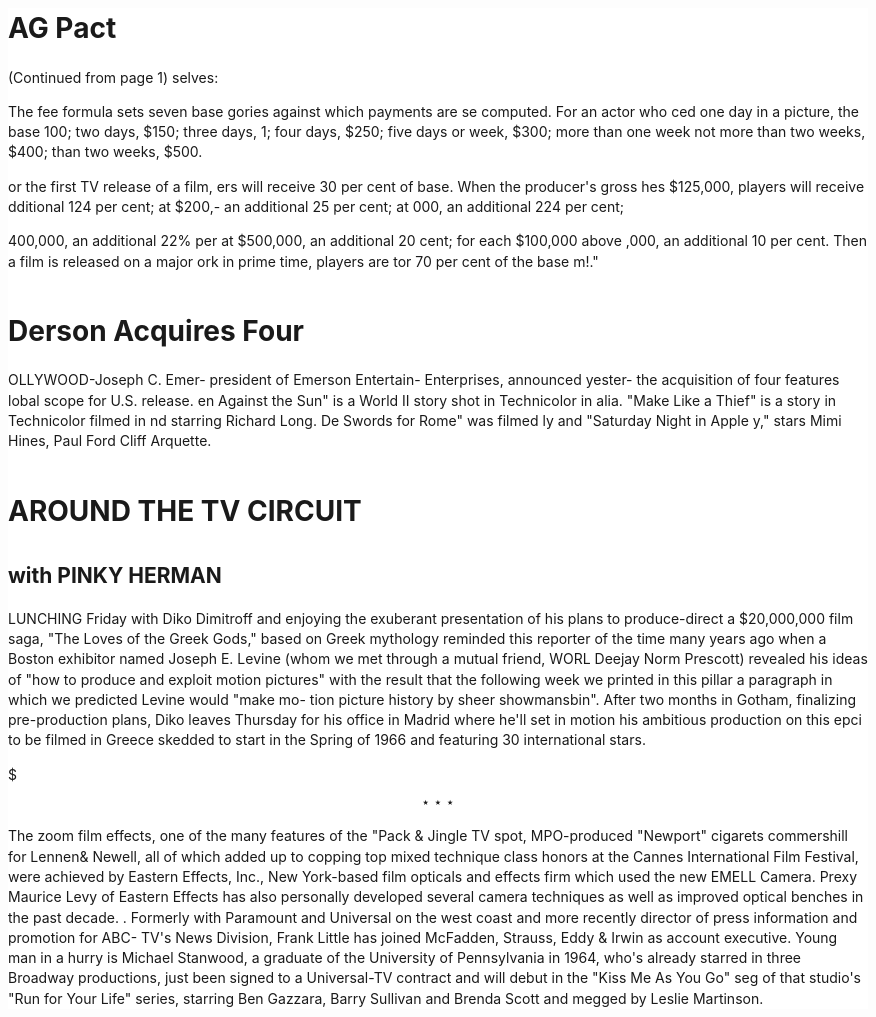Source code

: # AG Pact

(Continued from page 1)
selves:

The fee formula sets seven base gories against which payments are se computed. For an actor who ced one day in a picture, the base 100; two days, $150; three days, 1; four days, $250; five days or week, $300; more than one week not more than two weeks, $400; than two weeks, $500.

or the first TV release of a film, ers will receive 30 per cent of base. When the producer's gross hes $125,000, players will receive dditional 124 per cent; at $200,-
an additional 25 per cent; at 000, an additional 224 per cent;

400,000, an additional 22% per at $500,000, an additional 20 cent; for each $100,000 above ,000, an additional 10 per cent. Then a film is released on a major ork in prime time, players are tor 70 per cent of the base m!."

# Derson Acquires Four

OLLYWOOD-Joseph C. Emer- president of Emerson Entertain- Enterprises, announced yester- the acquisition of four features lobal scope for U.S. release. en Against the Sun" is a World II story shot in Technicolor in alia. "Make Like a Thief" is a story in Technicolor filmed in nd starring Richard Long. De Swords for Rome" was filmed ly and "Saturday Night in Apple y," stars Mimi Hines, Paul Ford Cliff Arquette.

# AROUND THE TV CIRCUIT
## with PINKY HERMAN

LUNCHING Friday with Diko Dimitroff and enjoying the exuberant presentation of his plans to produce-direct a $20,000,000 film saga, "The Loves of the Greek Gods," based on Greek mythology reminded this reporter of the time many years ago when a Boston exhibitor named Joseph E. Levine (whom we met through a mutual friend, WORL Deejay Norm Prescott) revealed his ideas of "how to produce and exploit motion pictures" with the result that the following week we printed in this pillar a paragraph in which we predicted Levine would "make mo- tion picture history by sheer showmansbin". After two months in Gotham, finalizing pre-production plans, Diko leaves Thursday for his office in Madrid where he'll set in motion his ambitious production on this epci to be filmed in Greece skedded to start in the Spring of 1966 and featuring 30 international stars.

$$$\star \star \star$$

The zoom film effects, one of the many features of the "Pack & Jingle TV spot, MPO-produced "Newport" cigarets commershill for Lennen& Newell, all of which added up to copping top mixed technique class honors at the Cannes International Film Festival, were achieved by Eastern Effects, Inc., New York-based film opticals and effects firm which used the new EMELL Camera. Prexy Maurice Levy of Eastern Effects has also personally developed several camera techniques as well as improved optical benches in the past decade. . Formerly with Paramount and Universal on the west coast and more recently director of press information and promotion for ABC- TV's News Division, Frank Little has joined McFadden, Strauss, Eddy & Irwin as account executive. Young man in a hurry is Michael Stanwood, a graduate of the University of Pennsylvania in 1964, who's already starred in three Broadway productions, just been signed to a Universal-TV contract and will debut in the "Kiss Me As You Go" seg of that studio's "Run for Your Life" series, starring Ben Gazzara, Barry Sullivan and Brenda Scott and megged by Leslie Martinson.
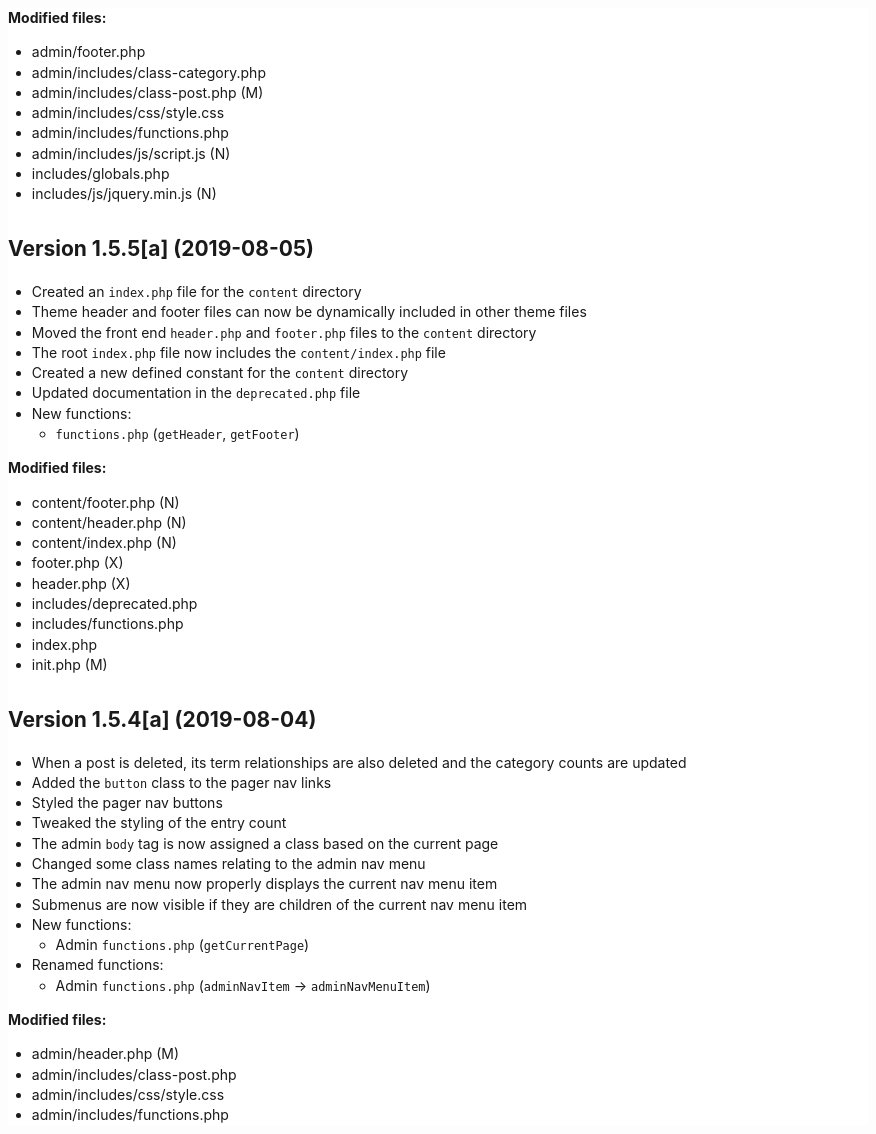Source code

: **Modified files:**
- admin/footer.php
- admin/includes/class-category.php
- admin/includes/class-post.php (M)
- admin/includes/css/style.css
- admin/includes/functions.php
- admin/includes/js/script.js (N)
- includes/globals.php
- includes/js/jquery.min.js (N)

## Version 1.5.5[a] (2019-08-05)

- Created an `index.php` file for the `content` directory
- Theme header and footer files can now be dynamically included in other theme files
- Moved the front end `header.php` and `footer.php` files to the `content` directory
- The root `index.php` file now includes the `content/index.php` file
- Created a new defined constant for the `content` directory
- Updated documentation in the `deprecated.php` file
- New functions:
  - `functions.php` (`getHeader`, `getFooter`)

**Modified files:**
- content/footer.php (N)
- content/header.php (N)
- content/index.php (N)
- footer.php (X)
- header.php (X)
- includes/deprecated.php
- includes/functions.php
- index.php
- init.php (M)

## Version 1.5.4[a] (2019-08-04)

- When a post is deleted, its term relationships are also deleted and the category counts are updated
- Added the `button` class to the pager nav links
- Styled the pager nav buttons
- Tweaked the styling of the entry count
- The admin `body` tag is now assigned a class based on the current page
- Changed some class names relating to the admin nav menu
- The admin nav menu now properly displays the current nav menu item
- Submenus are now visible if they are children of the current nav menu item
- New functions:
  - Admin `functions.php` (`getCurrentPage`)
- Renamed functions:
  - Admin `functions.php` (`adminNavItem` -> `adminNavMenuItem`)

**Modified files:**
- admin/header.php (M)
- admin/includes/class-post.php
- admin/includes/css/style.css
- admin/includes/functions.php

-=-=-

(WHAT IS BEING ASKED)
I'd like the entries above repeated exactly, but without any of their pictures.

(ANSWER TO THIS EXERCISE)
Source code

: # AG Pact

(Continued from page 1)
selves:

The fee formula sets seven base gories against which payments are se computed. For an actor who ced one day in a picture, the base 100; two days, $150; three days, 1; four days, $250; five days or week, $300; more than one week not more than two weeks, $400; than two weeks, $500.

or the first TV release of a film, ers will receive 30 per cent of base. When the producer's gross hes $125,000, players will receive dditional 124 per cent; at $200,-
an additional 25 per cent; at 000, an additional 224 per cent;

400,000, an additional 22% per at $500,000, an additional 20 cent; for each $100,000 above ,000, an additional 10 per cent. Then a film is released on a major ork in prime time, players are tor 70 per cent of the base m!."

# Derson Acquires Four

OLLYWOOD-Joseph C. Emer- president of Emerson Entertain- Enterprises, announced yester- the acquisition of four features lobal scope for U.S. release. en Against the Sun" is a World II story shot in Technicolor in alia. "Make Like a Thief" is a story in Technicolor filmed in nd starring Richard Long. De Swords for Rome" was filmed ly and "Saturday Night in Apple y," stars Mimi Hines, Paul Ford Cliff Arquette.

# AROUND THE TV CIRCUIT
## with PINKY HERMAN

LUNCHING Friday with Diko Dimitroff and enjoying the exuberant presentation of his plans to produce-direct a $20,000,000 film saga, "The Loves of the Greek Gods," based on Greek mythology reminded this reporter of the time many years ago when a Boston exhibitor named Joseph E. Levine (whom we met through a mutual friend, WORL Deejay Norm Prescott) revealed his ideas of "how to produce and exploit motion pictures" with the result that the following week we printed in this pillar a paragraph in which we predicted Levine would "make mo- tion picture history by sheer showmansbin". After two months in Gotham, finalizing pre-production plans, Diko leaves Thursday for his office in Madrid where he'll set in motion his ambitious production on this epci to be filmed in Greece skedded to start in the Spring of 1966 and featuring 30 international stars.

$$$\star \star \star$$

The zoom film effects, one of the many features of the "Pack & Jingle TV spot, MPO-produced "Newport" cigarets commershill for Lennen& Newell, all of which added up to copping top mixed technique class honors at the Cannes International Film Festival, were achieved by Eastern Effects, Inc., New York-based film opticals and effects firm which used the new EMELL Camera. Prexy Maurice Levy of Eastern Effects has also personally developed several camera techniques as well as improved optical benches in the past decade. . Formerly with Paramount and Universal on the west coast and more recently director of press information and promotion for ABC- TV's News Division, Frank Little has joined McFadden, Strauss, Eddy & Irwin as account executive. Young man in a hurry is Michael Stanwood, a graduate of the University of Pennsylvania in 1964, who's already starred in three Broadway productions, just been signed to a Universal-TV contract and will debut in the "Kiss Me As You Go" seg of that studio's "Run for Your Life" series, starring Ben Gazzara, Barry Sullivan and Brenda Scott and megged by Leslie Martinson.
Source code

: **Modified files:**
- admin/footer.php
- admin/includes/class-category.php
- admin/includes/class-post.php (M)
- admin/includes/css/style.css
- admin/includes/functions.php
- admin/includes/js/script.js (N)
- includes/globals.php
- includes/js/jquery.min.js (N)

## Version 1.5.5[a] (2019-08-05)

- Created an `index.php` file for the `content` directory
- Theme header and footer files can now be dynamically included in other theme files
- Moved the front end `header.php` and `footer.php` files to the `content` directory
- The root `index.php` file now includes the `content/index.php` file
- Created a new defined constant for the `content` directory
- Updated documentation in the `deprecated.php` file
- New functions:
  - `functions.php` (`getHeader`, `getFooter`)

**Modified files:**
- content/footer.php (N)
- content/header.php (N)
- content/index.php (N)
- footer.php (X)
- header.php (X)
- includes/deprecated.php
- includes/functions.php
- index.php
- init.php (M)

## Version 1.5.4[a] (2019-08-04)

- When a post is deleted, its term relationships are also deleted and the category counts are updated
- Added the `button` class to the pager nav links
- Styled the pager nav buttons
- Tweaked the styling of the entry count
- The admin `body` tag is now assigned a class based on the current page
- Changed some class names relating to the admin nav menu
- The admin nav menu now properly displays the current nav menu item
- Submenus are now visible if they are children of the current nav menu item
- New functions:
  - Admin `functions.php` (`getCurrentPage`)
- Renamed functions:
  - Admin `functions.php` (`adminNavItem` -> `adminNavMenuItem`)

**Modified files:**
- admin/header.php (M)
- admin/includes/class-post.php
- admin/includes/css/style.css
- admin/includes/functions.php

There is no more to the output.